PROVIDED DATA |
+ + + + + + +

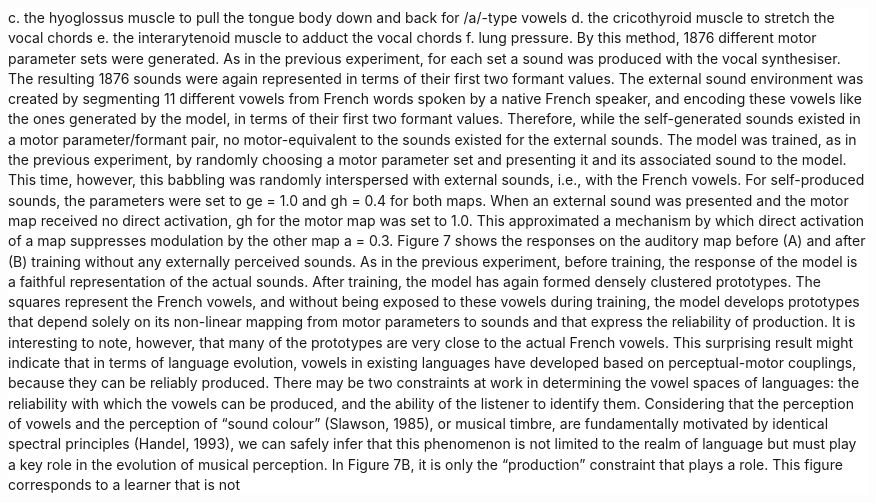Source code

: c. the hyoglossus muscle to pull the tongue body down and
back for /a/-type vowels
d. the cricothyroid muscle to stretch the vocal chords
e. the interarytenoid muscle to adduct the vocal chords
f. lung pressure.
By this method, 1876 different motor parameter sets were
generated. As in the previous experiment, for each set a
sound was produced with the vocal synthesiser. The resulting 1876 sounds were again represented in terms of their first
two formant values.
The external sound environment was created by segmenting 11 different vowels from French words spoken by a native
French speaker, and encoding these vowels like the ones
generated by the model, in terms of their first two formant
values. Therefore, while the self-generated sounds existed in
a motor parameter/formant pair, no motor-equivalent to the
sounds existed for the external sounds.
The model was trained, as in the previous experiment, by
randomly choosing a motor parameter set and presenting it
and its associated sound to the model. This time, however,
this babbling was randomly interspersed with external
sounds, i.e., with the French vowels. For self-produced
sounds, the parameters were set to ge = 1.0 and gh = 0.4 for
both maps. When an external sound was presented and the
motor map received no direct activation, gh for the motor map
was set to 1.0. This approximated a mechanism by which
direct activation of a map suppresses modulation by the other
map a = 0.3.
Figure 7 shows the responses on the auditory map before
(A) and after (B) training without any externally perceived
sounds. As in the previous experiment, before training, the
response of the model is a faithful representation of the actual
sounds. After training, the model has again formed densely
clustered prototypes. The squares represent the French
vowels, and without being exposed to these vowels during
training, the model develops prototypes that depend solely
on its non-linear mapping from motor parameters to sounds
and that express the reliability of production. It is interesting
to note, however, that many of the prototypes are very close
to the actual French vowels.
This surprising result might indicate that in terms of language evolution, vowels in existing languages have developed based on perceptual-motor couplings, because they can
be reliably produced. There may be two constraints at work
in determining the vowel spaces of languages: the reliability
with which the vowels can be produced, and the ability of
the listener to identify them. Considering that the perception
of vowels and the perception of “sound colour” (Slawson,
1985), or musical timbre, are fundamentally motivated by
identical spectral principles (Handel, 1993), we can safely
infer that this phenomenon is not limited to the realm
of language but must play a key role in the evolution of
musical perception.
In Figure 7B, it is only the “production” constraint that
plays a role. This figure corresponds to a learner that is not
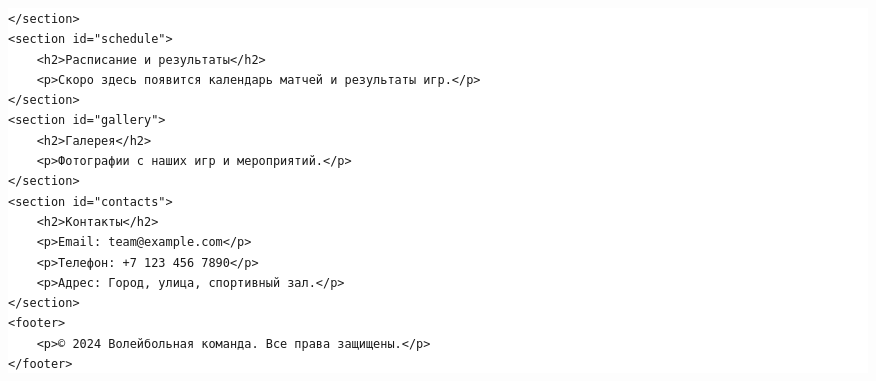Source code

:     </section>
    <section id="schedule">
        <h2>Расписание и результаты</h2>
        <p>Скоро здесь появится календарь матчей и результаты игр.</p>
    </section>
    <section id="gallery">
        <h2>Галерея</h2>
        <p>Фотографии с наших игр и мероприятий.</p>
    </section>
    <section id="contacts">
        <h2>Контакты</h2>
        <p>Email: team@example.com</p>
        <p>Телефон: +7 123 456 7890</p>
        <p>Адрес: Город, улица, спортивный зал.</p>
    </section>
    <footer>
        <p>© 2024 Волейбольная команда. Все права защищены.</p>
    </footer>
</body>
</html>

+ + + + + + +

WHAT TO PRODUCE | In the transcription, every picture is to be excluded and the records above given again exactly.

TASK ANSWER |
Source code

: c. the hyoglossus muscle to pull the tongue body down and
back for /a/-type vowels
d. the cricothyroid muscle to stretch the vocal chords
e. the interarytenoid muscle to adduct the vocal chords
f. lung pressure.
By this method, 1876 different motor parameter sets were
generated. As in the previous experiment, for each set a
sound was produced with the vocal synthesiser. The resulting 1876 sounds were again represented in terms of their first
two formant values.
The external sound environment was created by segmenting 11 different vowels from French words spoken by a native
French speaker, and encoding these vowels like the ones
generated by the model, in terms of their first two formant
values. Therefore, while the self-generated sounds existed in
a motor parameter/formant pair, no motor-equivalent to the
sounds existed for the external sounds.
The model was trained, as in the previous experiment, by
randomly choosing a motor parameter set and presenting it
and its associated sound to the model. This time, however,
this babbling was randomly interspersed with external
sounds, i.e., with the French vowels. For self-produced
sounds, the parameters were set to ge = 1.0 and gh = 0.4 for
both maps. When an external sound was presented and the
motor map received no direct activation, gh for the motor map
was set to 1.0. This approximated a mechanism by which
direct activation of a map suppresses modulation by the other
map a = 0.3.
Figure 7 shows the responses on the auditory map before
(A) and after (B) training without any externally perceived
sounds. As in the previous experiment, before training, the
response of the model is a faithful representation of the actual
sounds. After training, the model has again formed densely
clustered prototypes. The squares represent the French
vowels, and without being exposed to these vowels during
training, the model develops prototypes that depend solely
on its non-linear mapping from motor parameters to sounds
and that express the reliability of production. It is interesting
to note, however, that many of the prototypes are very close
to the actual French vowels.
This surprising result might indicate that in terms of language evolution, vowels in existing languages have developed based on perceptual-motor couplings, because they can
be reliably produced. There may be two constraints at work
in determining the vowel spaces of languages: the reliability
with which the vowels can be produced, and the ability of
the listener to identify them. Considering that the perception
of vowels and the perception of “sound colour” (Slawson,
1985), or musical timbre, are fundamentally motivated by
identical spectral principles (Handel, 1993), we can safely
infer that this phenomenon is not limited to the realm
of language but must play a key role in the evolution of
musical perception.
In Figure 7B, it is only the “production” constraint that
plays a role. This figure corresponds to a learner that is not
Source code

:     </section>
    <section id="schedule">
        <h2>Расписание и результаты</h2>
        <p>Скоро здесь появится календарь матчей и результаты игр.</p>
    </section>
    <section id="gallery">
        <h2>Галерея</h2>
        <p>Фотографии с наших игр и мероприятий.</p>
    </section>
    <section id="contacts">
        <h2>Контакты</h2>
        <p>Email: team@example.com</p>
        <p>Телефон: +7 123 456 7890</p>
        <p>Адрес: Город, улица, спортивный зал.</p>
    </section>
    <footer>
        <p>© 2024 Волейбольная команда. Все права защищены.</p>
    </footer>
</body>
</html>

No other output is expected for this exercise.